The Treasury market was trading higher in price following the weaker-than-expected ISM number and following the Fed statement yields are moving a bit higher as the Fed is viewed as maintaining its patient posture but with little sign that a rate cut is in the offing anytime soon. Fed Chair Powell reiterated in his press conference that the recent drop in inflation is likely “transitory,” a term we often heard under the Yellen-led Fed. The full text of the statement follows:
Information received since the Federal Open Market Committee met in March indicates that the labor market remains strong and that economic activity rose at a solid rate. Job gains have been solid, on average, in recent months, and the unemployment rate has remained low. Growth of household spending and business fixed investment slowed in the first quarter. On a 12-month basis, overall inflation and inflation for items other than food and energy have declined and are running below 2 percent. On balance, market-based measures of inflation compensation have remained low in recent months, and survey- based measures of longer-term inflation expectations are little changed.

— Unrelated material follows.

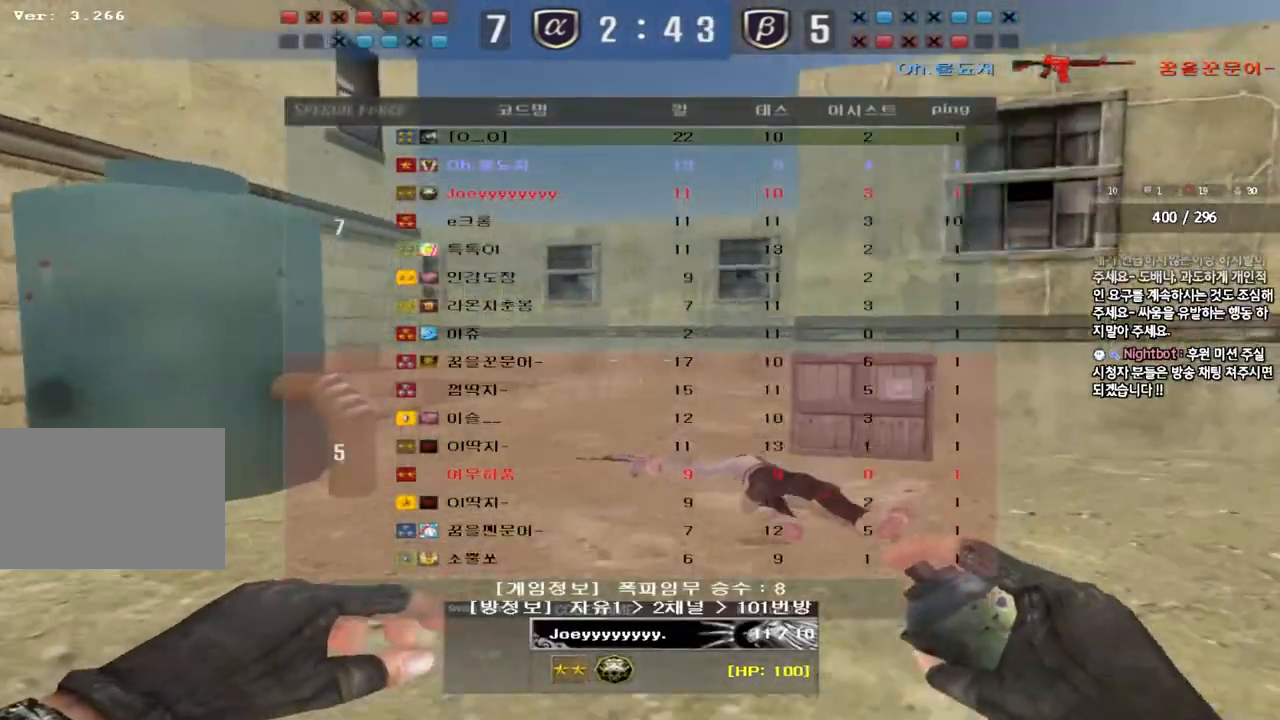
{"keys": [], "events": [[500, "tab", "up"]]}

Consistent with its statutory mandate, the Committee seeks to foster maximum employment and price stability. In support of these goals, the Committee decided to maintain the target range for the federal funds rate at 2-1/4 to 2-1/2 percent. The Committee continues to view sustained expansion of economic activity, strong labor market conditions, and inflation near the Committee’s symmetric 2 percent objective as the most likely outcomes. In light of global economic and financial developments and muted inflation pressures, the Committee will be patient as it determines what future adjustments to the target range for the federal funds rate may be appropriate to support these outcomes.

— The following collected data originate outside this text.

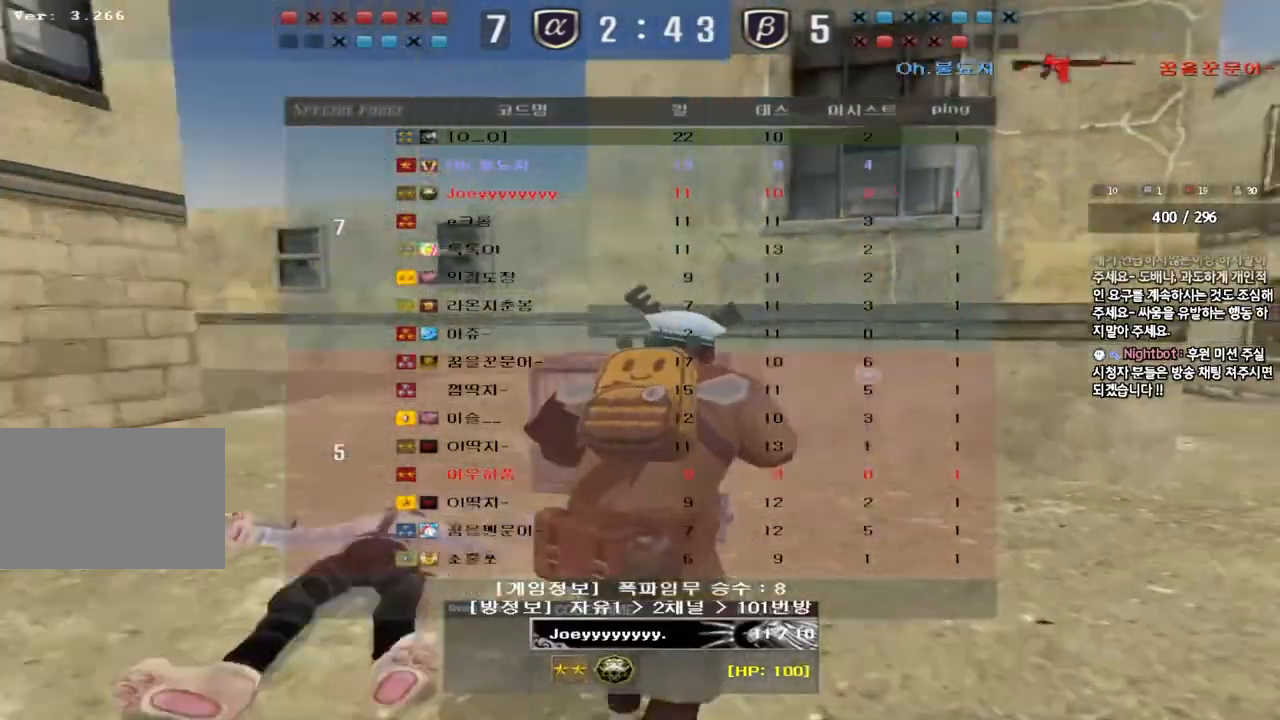
{"keys": [], "events": []}
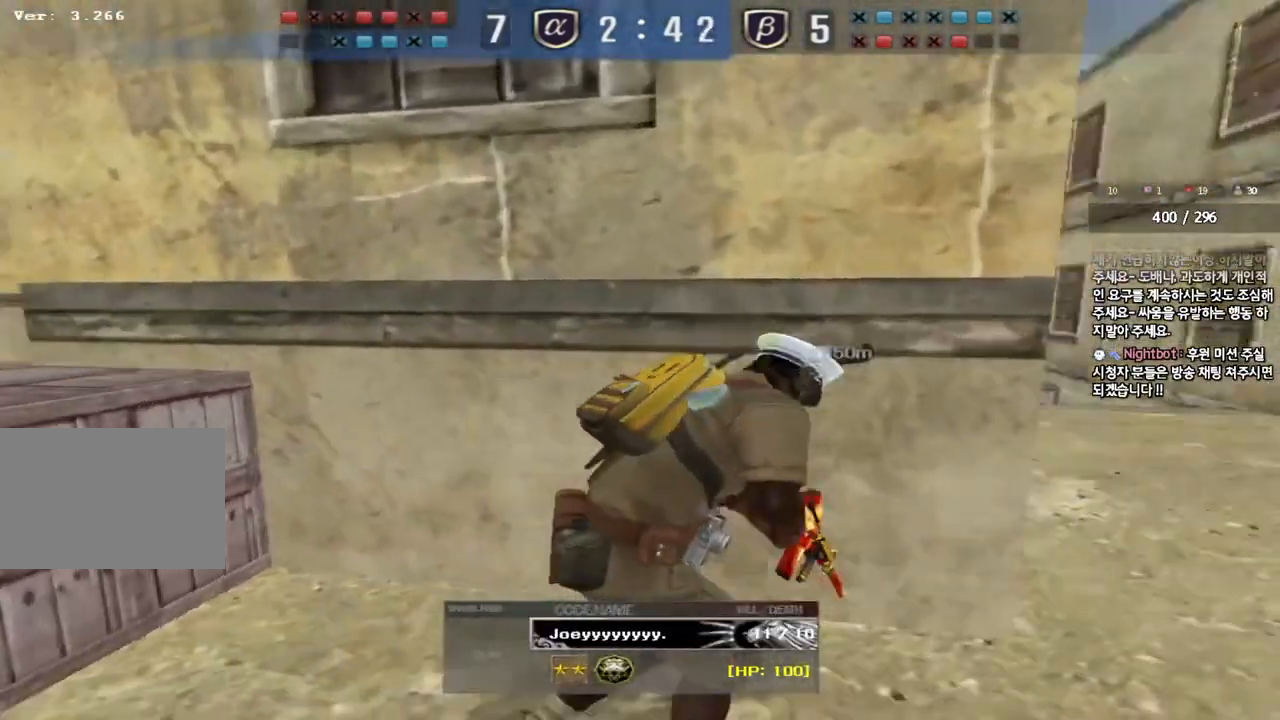
{"keys": [], "events": []}
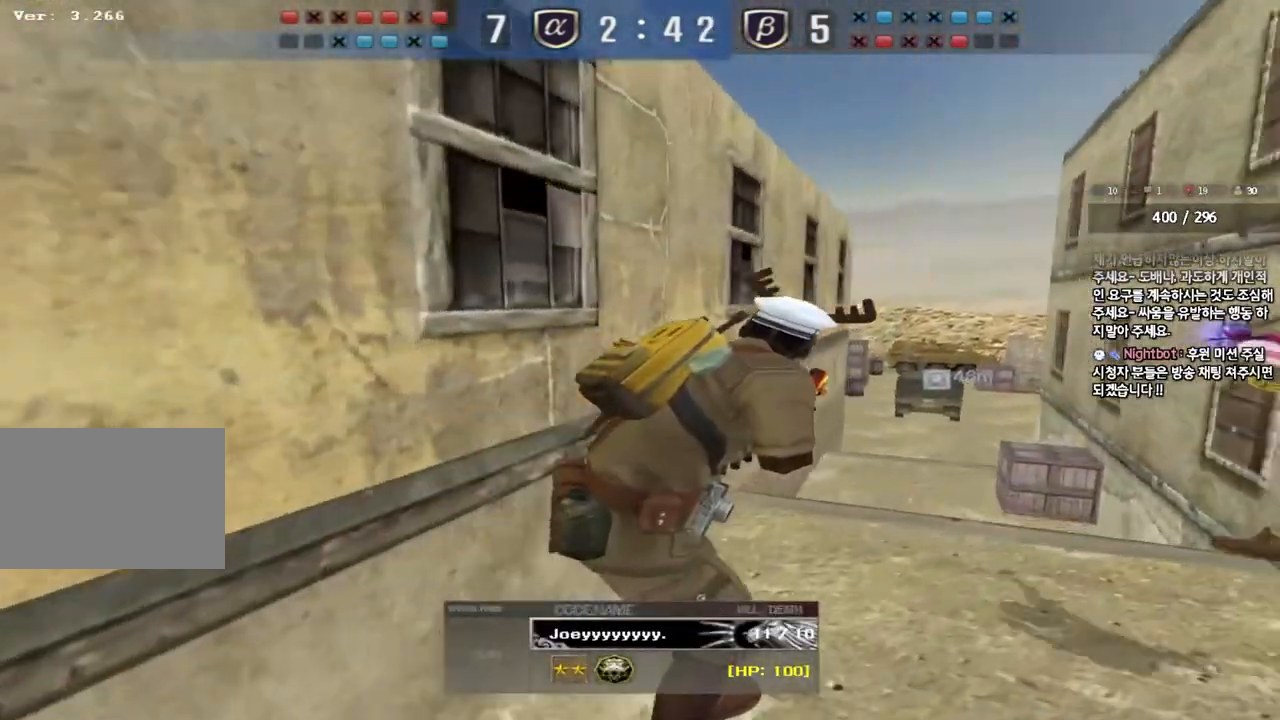
{"keys": [], "events": []}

In determining the timing and size of future adjustments to the target range for the federal funds rate, the Committee will assess realized and expected economic conditions relative to its maximum employment objective and its symmetric 2 percent inflation objective. This assessment will take into account a wide range of information, including measures of labor market conditions, indicators of inflation pressures and inflation expectations, and readings on financial and international developments.
Voting for the FOMC monetary policy action were: Jerome H. Powell, Chairman; John C. Williams, Vice Chairman; Michelle W. Bowman; Lael Brainard; James Bullard; Richard H. Clarida; Charles L. Evans; Esther L. George; Randal K. Quarles; and Eric S. Rosengren.